Required action:
Scan the records for the word "vragen". Report each line where it occurs.

Provided data:

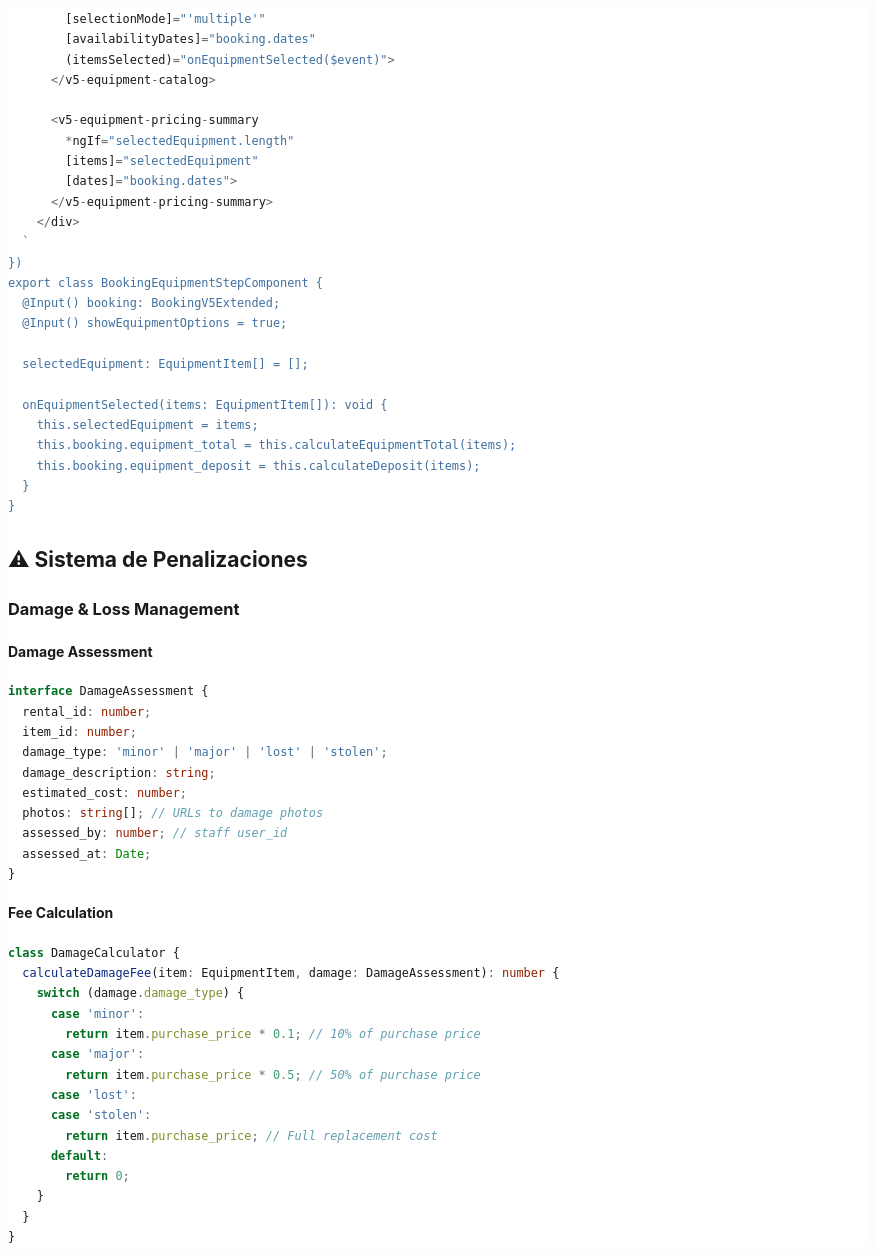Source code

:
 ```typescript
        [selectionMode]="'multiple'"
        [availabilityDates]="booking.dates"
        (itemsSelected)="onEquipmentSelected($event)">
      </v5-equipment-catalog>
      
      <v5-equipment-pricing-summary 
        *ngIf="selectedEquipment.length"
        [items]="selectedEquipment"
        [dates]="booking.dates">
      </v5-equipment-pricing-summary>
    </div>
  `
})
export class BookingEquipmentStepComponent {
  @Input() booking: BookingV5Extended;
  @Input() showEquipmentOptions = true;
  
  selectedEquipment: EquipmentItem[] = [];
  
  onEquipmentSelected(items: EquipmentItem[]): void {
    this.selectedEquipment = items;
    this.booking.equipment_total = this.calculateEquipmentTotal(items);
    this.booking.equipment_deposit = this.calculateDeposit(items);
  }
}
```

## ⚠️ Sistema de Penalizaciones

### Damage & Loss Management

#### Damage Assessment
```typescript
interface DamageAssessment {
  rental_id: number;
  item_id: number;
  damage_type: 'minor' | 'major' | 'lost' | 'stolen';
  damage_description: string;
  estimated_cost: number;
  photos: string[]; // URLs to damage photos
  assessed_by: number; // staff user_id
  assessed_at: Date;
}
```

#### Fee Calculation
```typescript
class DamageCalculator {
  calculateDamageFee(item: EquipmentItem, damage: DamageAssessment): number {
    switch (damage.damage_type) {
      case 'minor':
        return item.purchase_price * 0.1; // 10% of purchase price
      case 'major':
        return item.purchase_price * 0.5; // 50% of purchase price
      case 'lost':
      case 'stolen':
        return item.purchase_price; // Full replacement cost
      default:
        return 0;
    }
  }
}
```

* * *

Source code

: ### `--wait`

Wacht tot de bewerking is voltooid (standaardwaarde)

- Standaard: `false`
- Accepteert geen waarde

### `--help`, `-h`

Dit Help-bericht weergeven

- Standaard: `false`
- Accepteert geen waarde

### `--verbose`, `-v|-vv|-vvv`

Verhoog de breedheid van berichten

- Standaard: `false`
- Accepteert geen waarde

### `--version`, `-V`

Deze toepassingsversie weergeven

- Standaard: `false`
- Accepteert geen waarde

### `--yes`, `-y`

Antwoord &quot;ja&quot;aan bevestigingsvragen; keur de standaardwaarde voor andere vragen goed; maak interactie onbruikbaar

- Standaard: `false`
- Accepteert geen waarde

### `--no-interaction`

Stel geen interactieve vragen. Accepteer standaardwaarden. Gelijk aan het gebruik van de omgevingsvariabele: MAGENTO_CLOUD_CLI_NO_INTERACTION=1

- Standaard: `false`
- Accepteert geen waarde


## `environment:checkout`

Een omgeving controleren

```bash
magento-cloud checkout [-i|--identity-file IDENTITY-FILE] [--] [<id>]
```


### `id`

Result of this task:
Antwoord &quot;ja&quot;aan bevestigingsvragen; keur de standaardwaarde voor andere vragen goed; maak interactie onbruikbaar
Stel geen interactieve vragen. Accepteer standaardwaarden. Gelijk aan het gebruik van de omgevingsvariabele: MAGENTO_CLOUD_CLI_NO_INTERACTION=1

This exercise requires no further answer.